▸ **INPUT RECORDS**
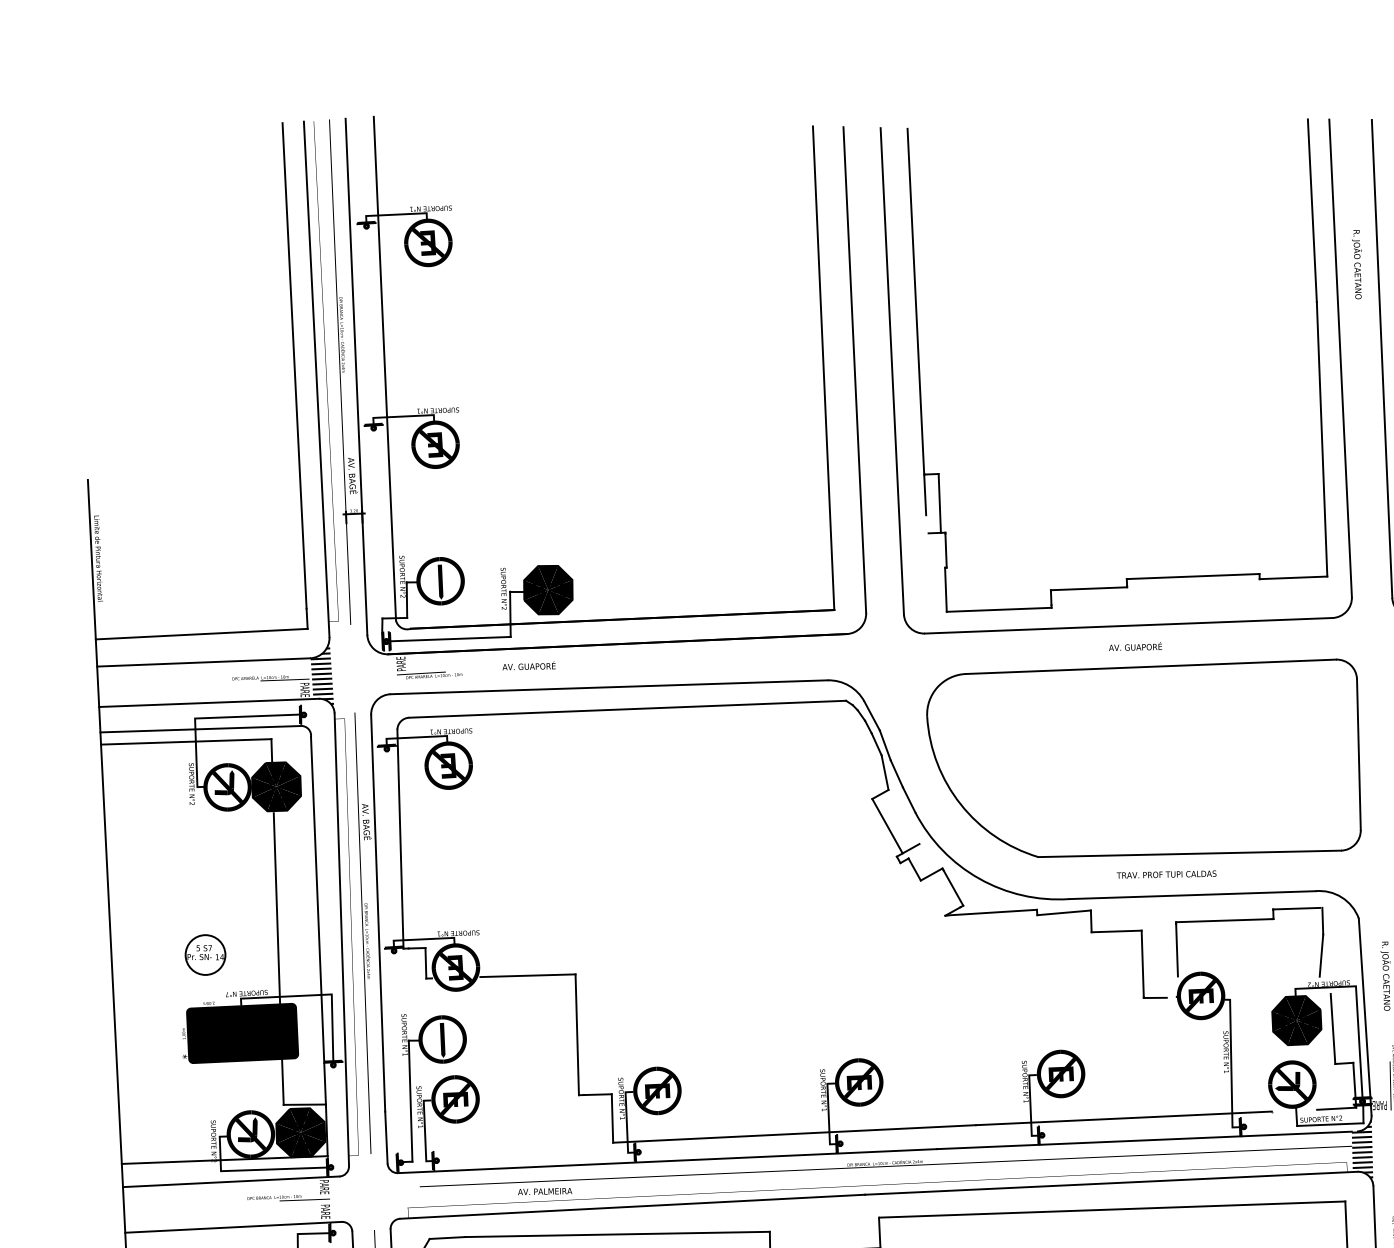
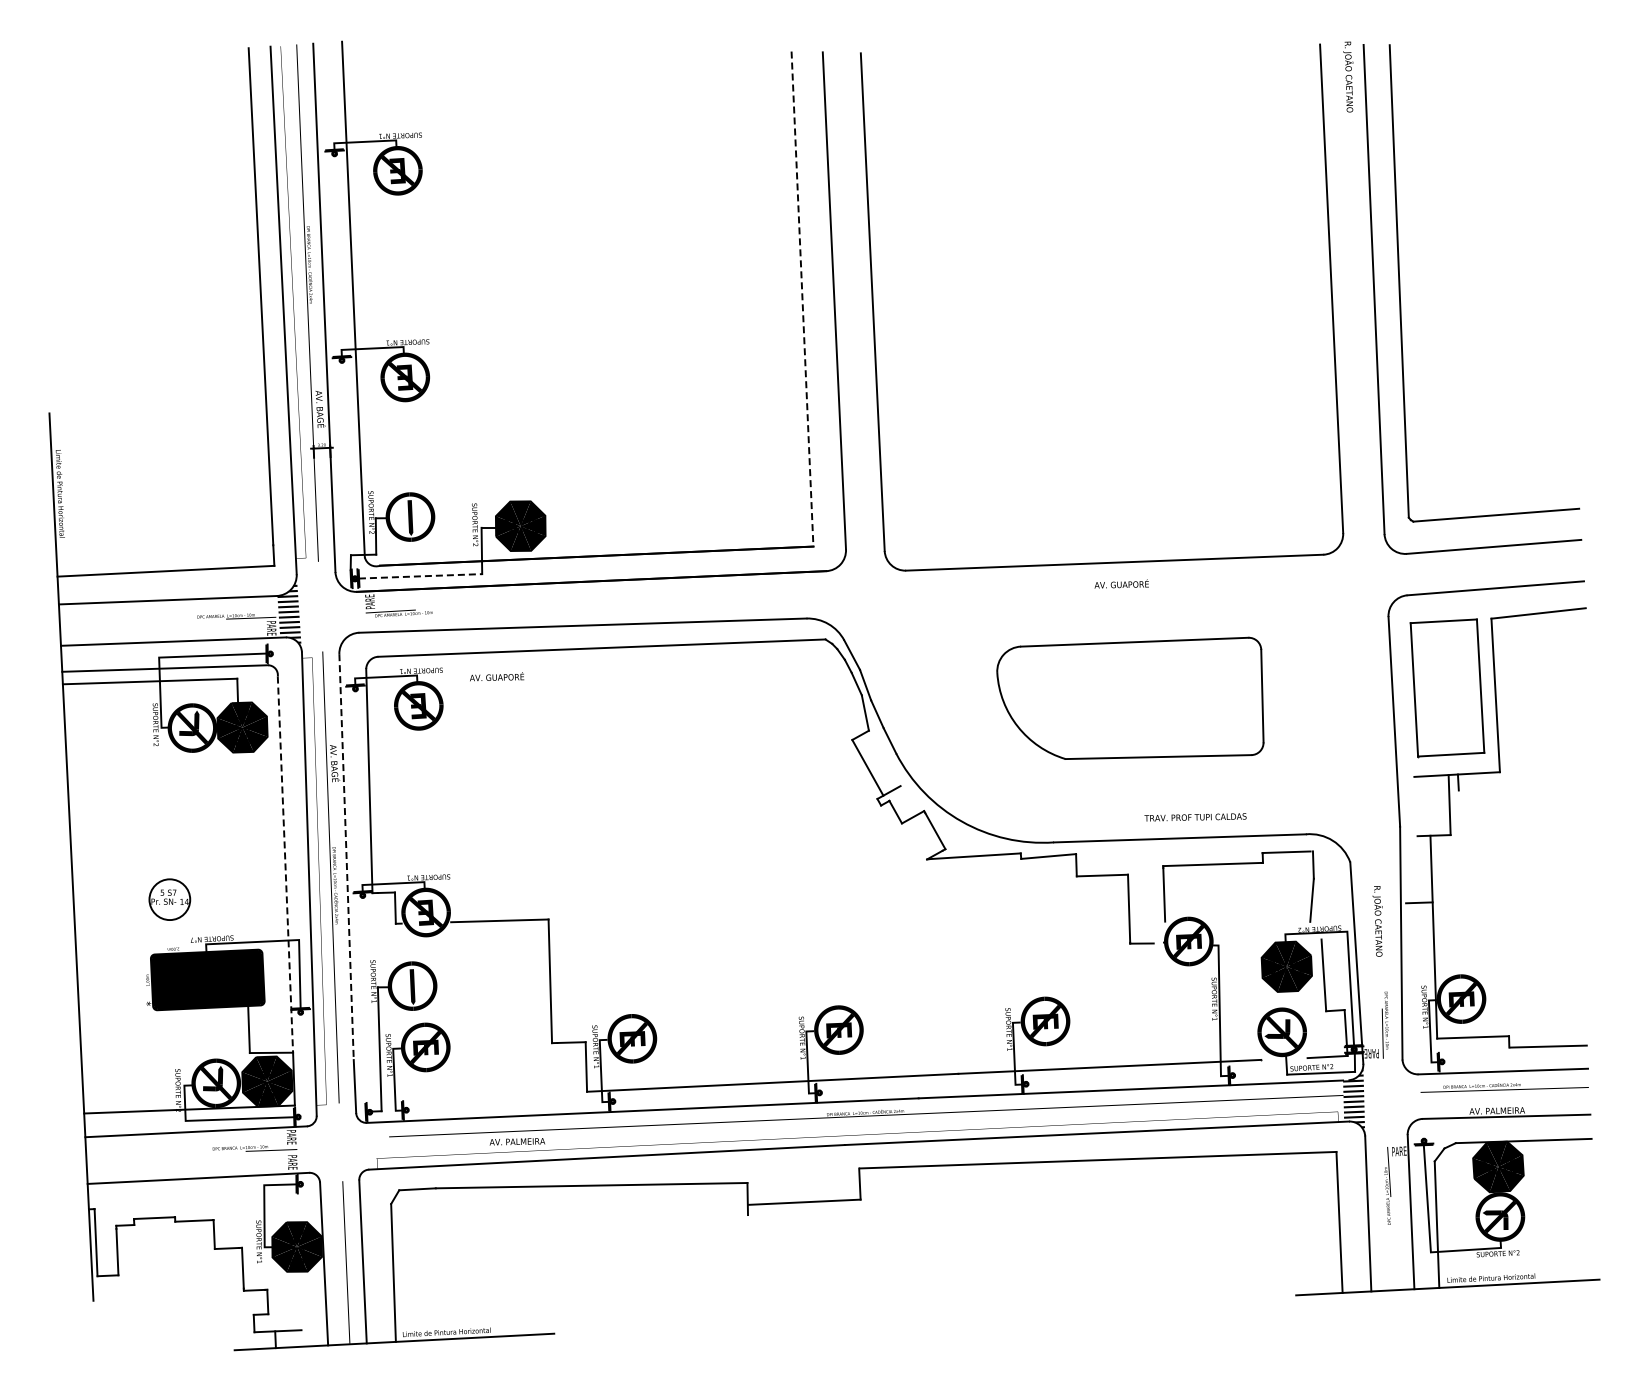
text: (1357, 264) -> (1348, 76), moved
part: (920, 367) -> (901, 298), removed
line: (823, 368) -> (802, 299), solid -> dashed
line: (450, 639) -> (420, 576), solid -> dashed
text: (529, 665) -> (497, 676), moved
part: (1144, 758) -> (1130, 698), size x0.6
text: (1166, 874) -> (1195, 817), moved
line: (276, 908) -> (242, 852), removed
line: (378, 913) -> (346, 857), solid -> dashed
line: (318, 921) -> (285, 865), solid -> dashed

▸ **WHAT THE EXERCISE ASKS**
Starting at the line that has "line: (823, 368)" and ending at the line that has "line: (276, 908) -> (242, 852), removed", please write out the lines above exactly, leaving out all others.

▸ **TASK RESPONSE**
line: (823, 368) -> (802, 299), solid -> dashed
line: (450, 639) -> (420, 576), solid -> dashed
text: (529, 665) -> (497, 676), moved
part: (1144, 758) -> (1130, 698), size x0.6
text: (1166, 874) -> (1195, 817), moved
line: (276, 908) -> (242, 852), removed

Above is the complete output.